The guard didn’t make me delete this.
“And here’s another photo – do I need to delete this?”
The guard did not reply, and I did not delete these photos. We then came to the photo of the poster
“You have taken a photo of an exhibition which is not even open yet”
“I took this photo while standing on Belmont Street in public – why do I have to delete that?”
“We will call the police”
“What is your name – let me see your ID”
(at this point the man in his 40s, balding, slightly chubby and about 5’5 or so turned his photo ID badge around so I could not see it)
“I think your surname started with ‘E’” “My name is Suzanne”
“I don’t need to know who you are and you don’t need to know who I am” he cut across me.
I deleted the phone photo he told me to.
I had moved – deliberately – outside the shopping centre and stood by the very clear, permanent sign which had symbols of prohibited activities. In the heat of the moment I noted ‘no radios’ ‘no eating’ ‘no skateboarding’ – but no ‘no photography’ sign. I mentioned this to the guard.
“We are in a public place now, arent’ we?” I asked “yes”
“Well, then I think I’d better take your picture as you aren’t going to tell me your name”
At this point I took a photo of his back as he scurried away, and another of the prohibited activities poster.
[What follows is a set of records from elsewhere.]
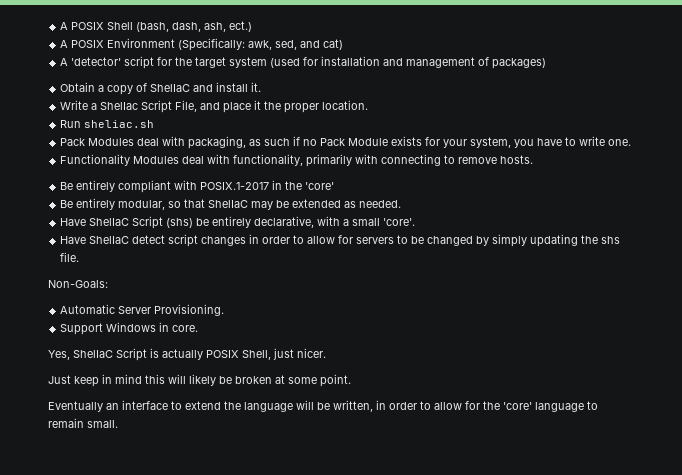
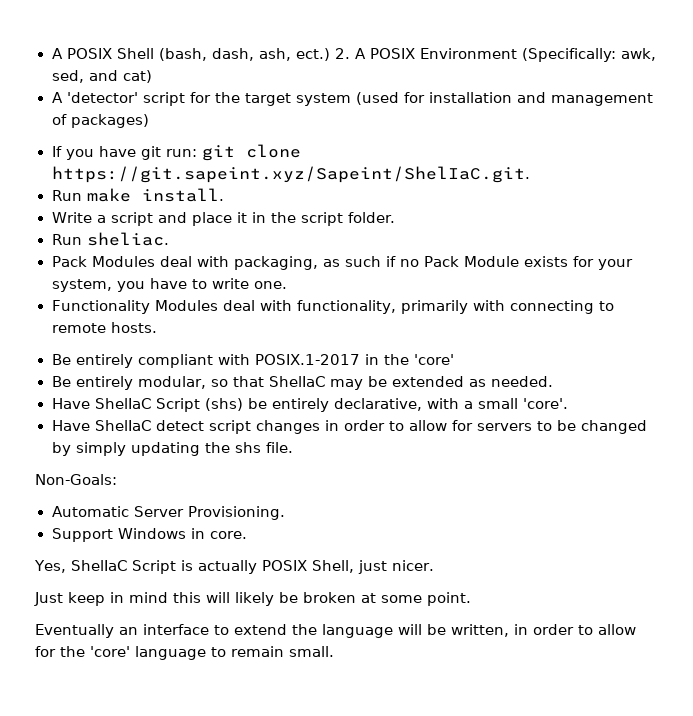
(253, 26) // -> [334,48,350,59] 2.
[60,82,262,95] [60,100,369,113] [60,120,155,128] Obtain a copy of ShelIaC and install it. // Write a ShelIac Script File, and place it the proper location. // Run sheliac.sh -> [51,144,301,161] [51,166,530,183] [51,188,224,202] [51,212,396,226] [51,232,169,246] If you have git run: git clone https://git.sapeint.xyz/Sapeint/ShelIaC.git. // Run make install. // Write a script and place it in the script folder. // Run sheliac.
[458,157,498,164] remove -> [51,323,106,333] remote

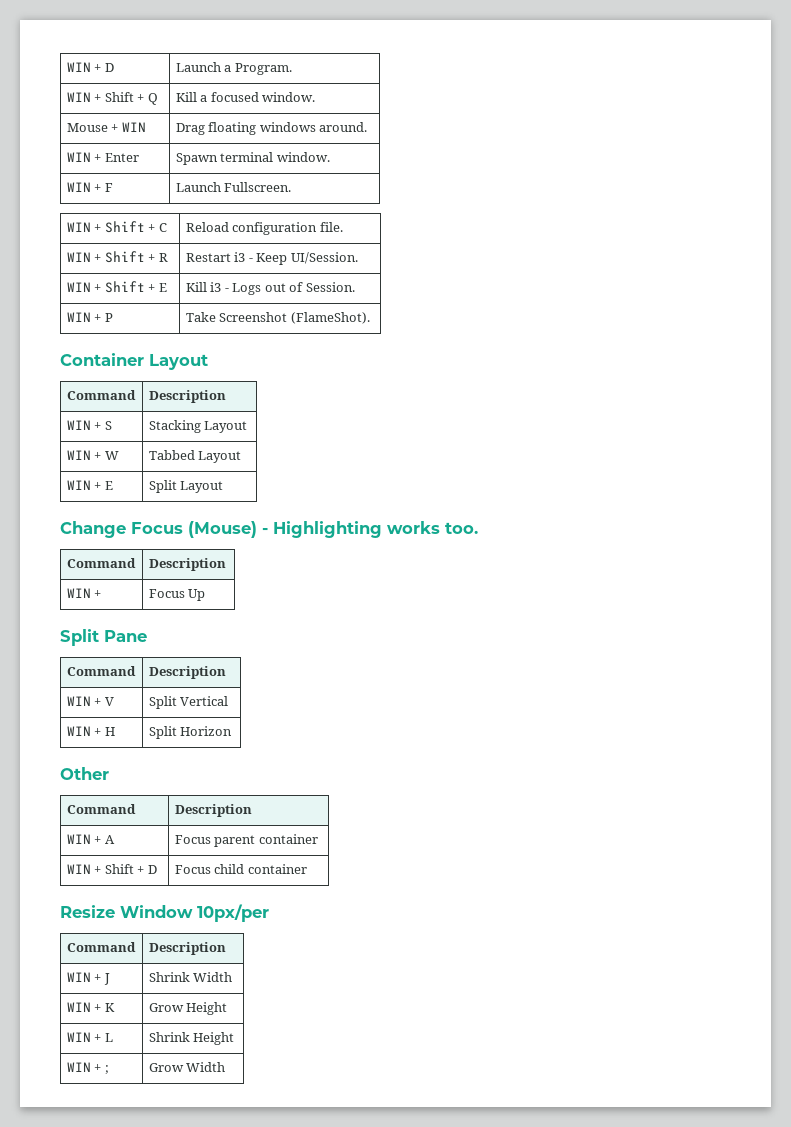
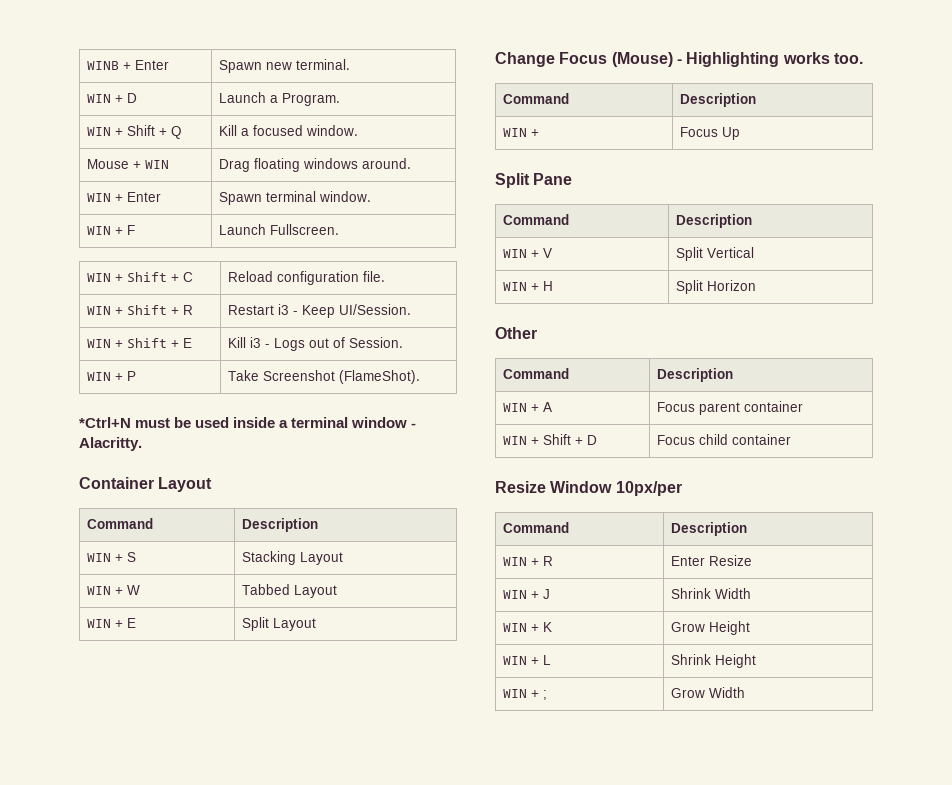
(66, 67) none -> [86,60,169,70] [218,59,350,73] WINB + Enter | Spawn new terminal. //
(370, 318) none -> [79,417,417,428] [79,437,142,451] // *Ctrl+N must be used inside a terminal window - Alacritty.
(226, 948) none -> [502,556,553,566] [670,555,752,566] // WIN + R | Enter Resize

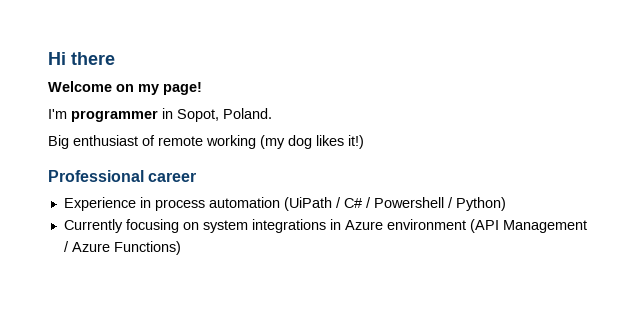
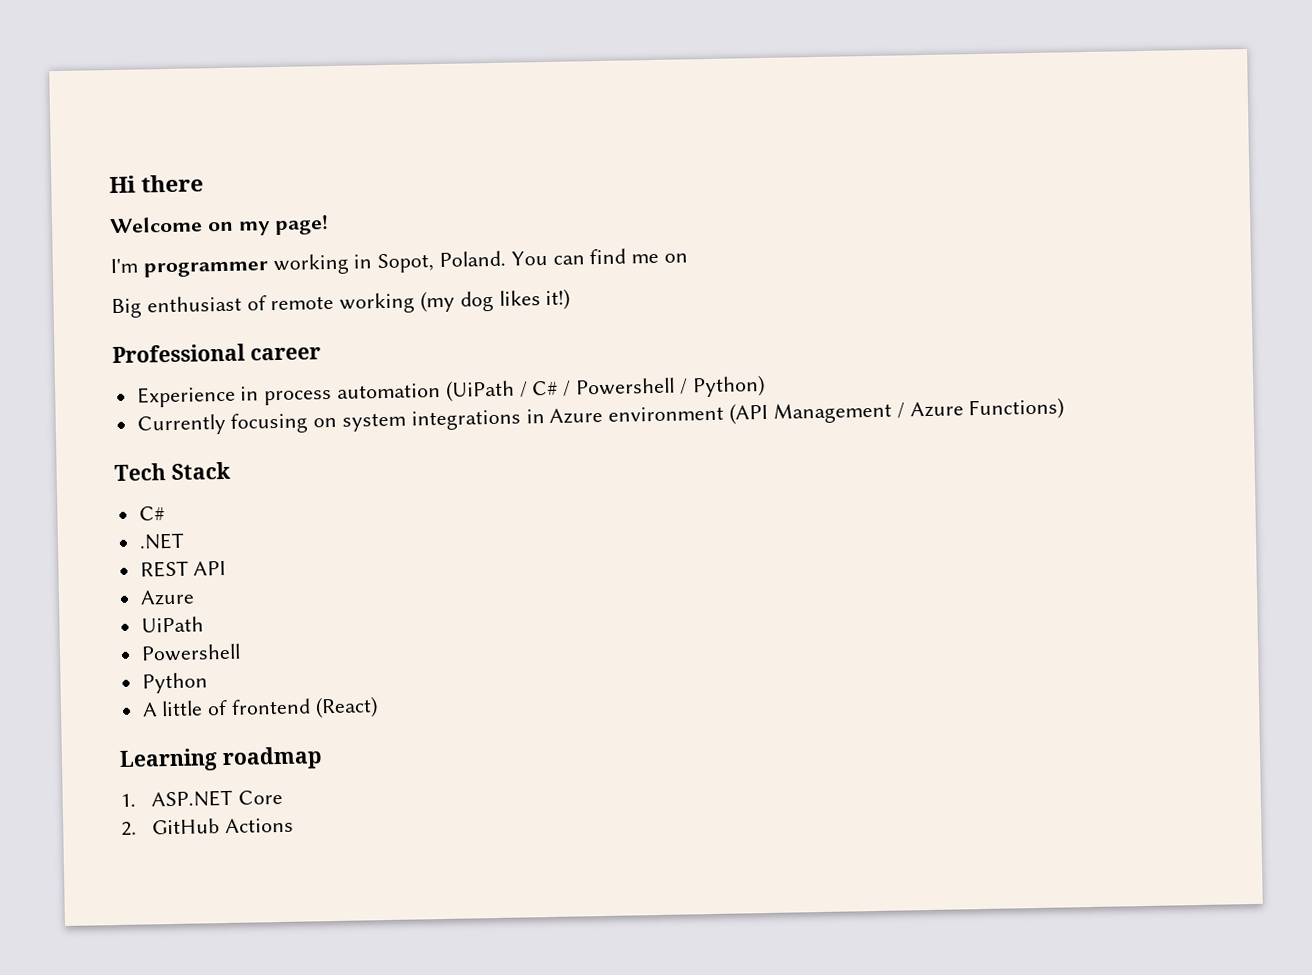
(158, 116) none -> [272,253,349,276] working
(272, 113) none -> [510,248,689,266] You can find me on
(181, 248) none -> [114,461,231,482] [138,506,165,521] [138,532,185,550] [139,560,227,578] [139,589,195,606] [140,616,204,633] [140,643,241,662] [141,672,208,694] [141,696,378,719] [119,746,323,772] [120,789,283,808] [121,817,294,836] // Tech Stack // C# // .NET // REST API // Azure // UiPath // Powershell // Python // A little of frontend (React) // Learning roadmap // 1. ASP.NET Core // 2. GitHub Actions

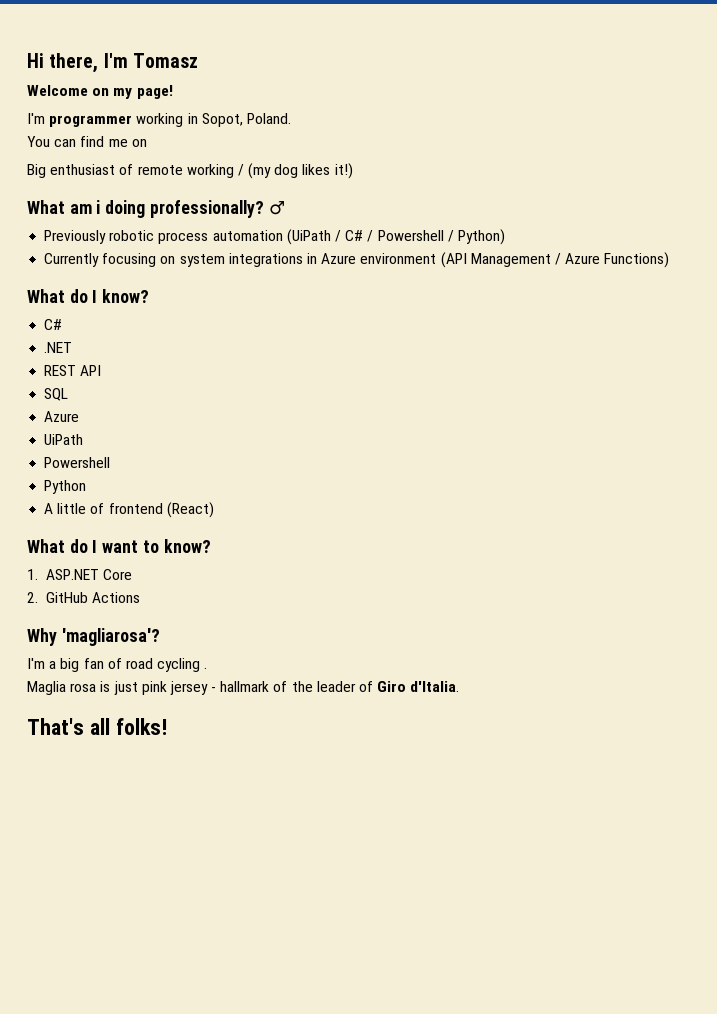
[141,174,205,193] there -> [49,53,198,73] there, I'm Tomasz
(507, 258) none -> (291, 118) //
(416, 303) none -> [237,164,244,176] /
[112,343,321,364] [136,385,260,408] Professional career // Experience in -> [27,200,285,218] [44,230,155,244] What am i doing professionally? ♂ // Previously robotic
[114,461,231,482] Tech Stack -> [27,289,150,303] What do I know?
(227, 568) none -> [44,388,69,401] // SQL
[119,746,323,772] Learning roadmap -> [27,539,211,553] What do I want to know?
(294, 825) none -> [27,628,160,646] [27,658,208,672] [27,681,460,695] [27,718,167,735] // Why 'magliarosa'? // I'm a big fan of road cycling . // Maglia rosa is just pink jersey - hallmark of the leader of Giro d'Italia. // That's all folks!

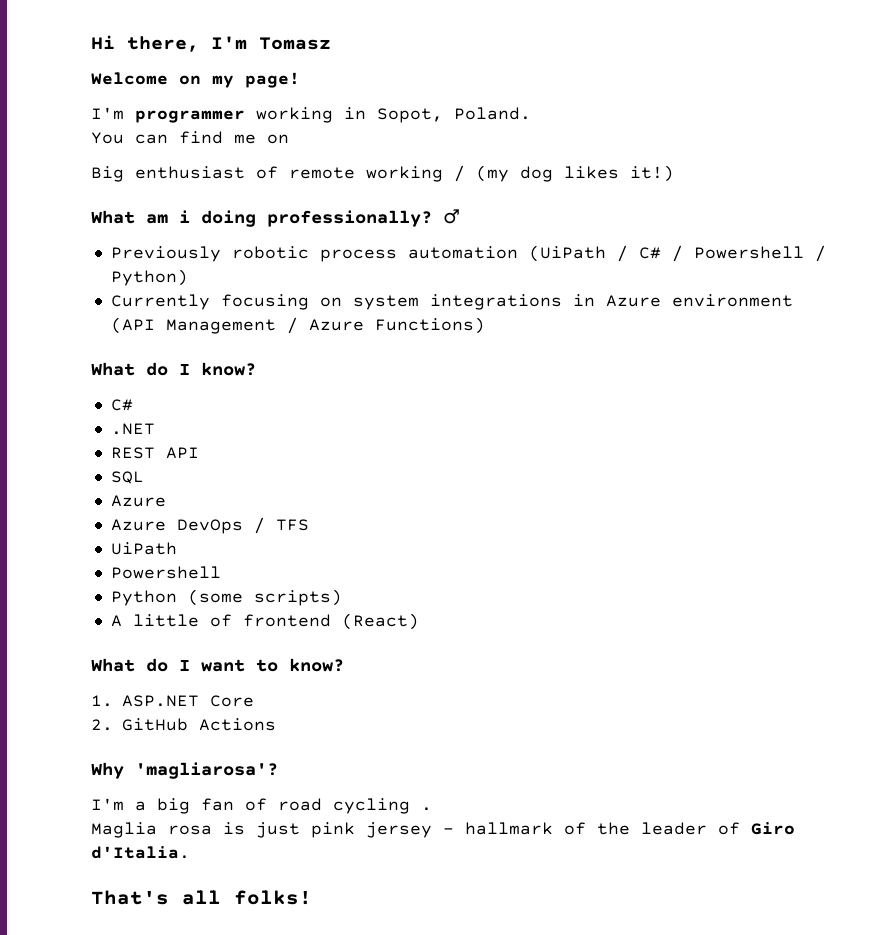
(80, 416) none -> [110,517,309,534] // Azure DevOps / TFS
(87, 487) none -> [187,589,342,606] (some scripts)

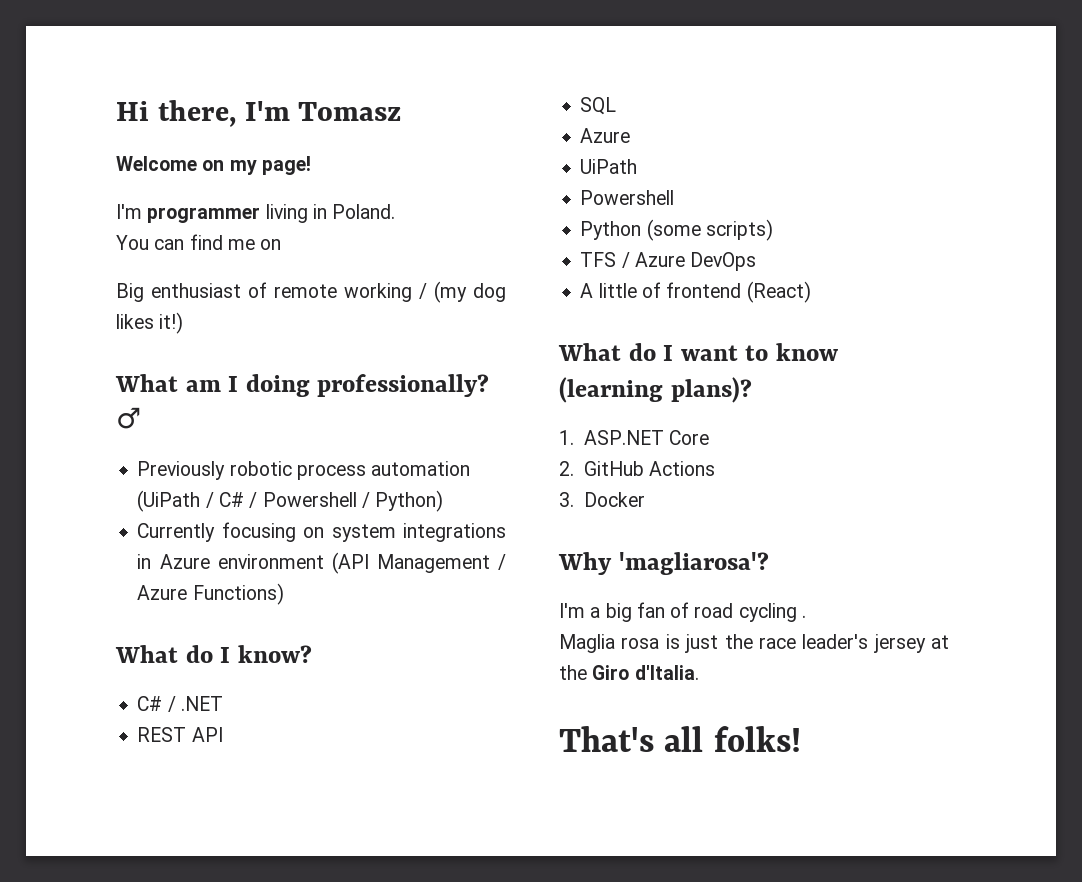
[256,107,443,123] working in Sopot, -> [265,204,327,223] living in
[179,210,190,223] i -> [228,376,239,392] I
(133, 405) // -> [167,696,176,712] /
[110,517,309,534] // Azure DevOps / TFS -> (631, 135) none
(342, 597) none -> [580,252,757,271] // TFS / Azure DevOps
[289,658,344,672] know? -> [775,343,838,361] [559,377,752,403] know (learning plans)?
(276, 724) none -> [559,492,645,507] // 3. Docker
[311,822,740,838] pink jersey - hallmark of the leader of -> [724,634,949,653] [559,665,587,680] the race leader's jersey at the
Those who are determined that something should go there now have no fewer than 9 entities – either specific vehicles invented for the project, private companies, the quango Scottish Enterprise, and the local economic forum ACSEF promoting the project. There is also a public relations company (which also apparently represents the Wood Family Trust, involved in the project), the Big Partnership.
It seems as if one or some of these entities are very keen that no one should get any press on the exhibition, certainly no photographs.
Perhaps they will be pleased with the public relations the heavy-handed security measures have provoked. Perhaps not.
But if those behind the Union Terrace Gardens ‘design’ project do not want the poster advertising the event photographed, may I kindly and gently suggest it not be posted on a public street?
At the time of publishing, the shopping mall’s staff are unable to comment, and suggest I contact the manager on Monday. Two security guards are apparently standing in front of the storefront on Belmont Street this afternoon, and are reportedly stopping anyone taking any photos.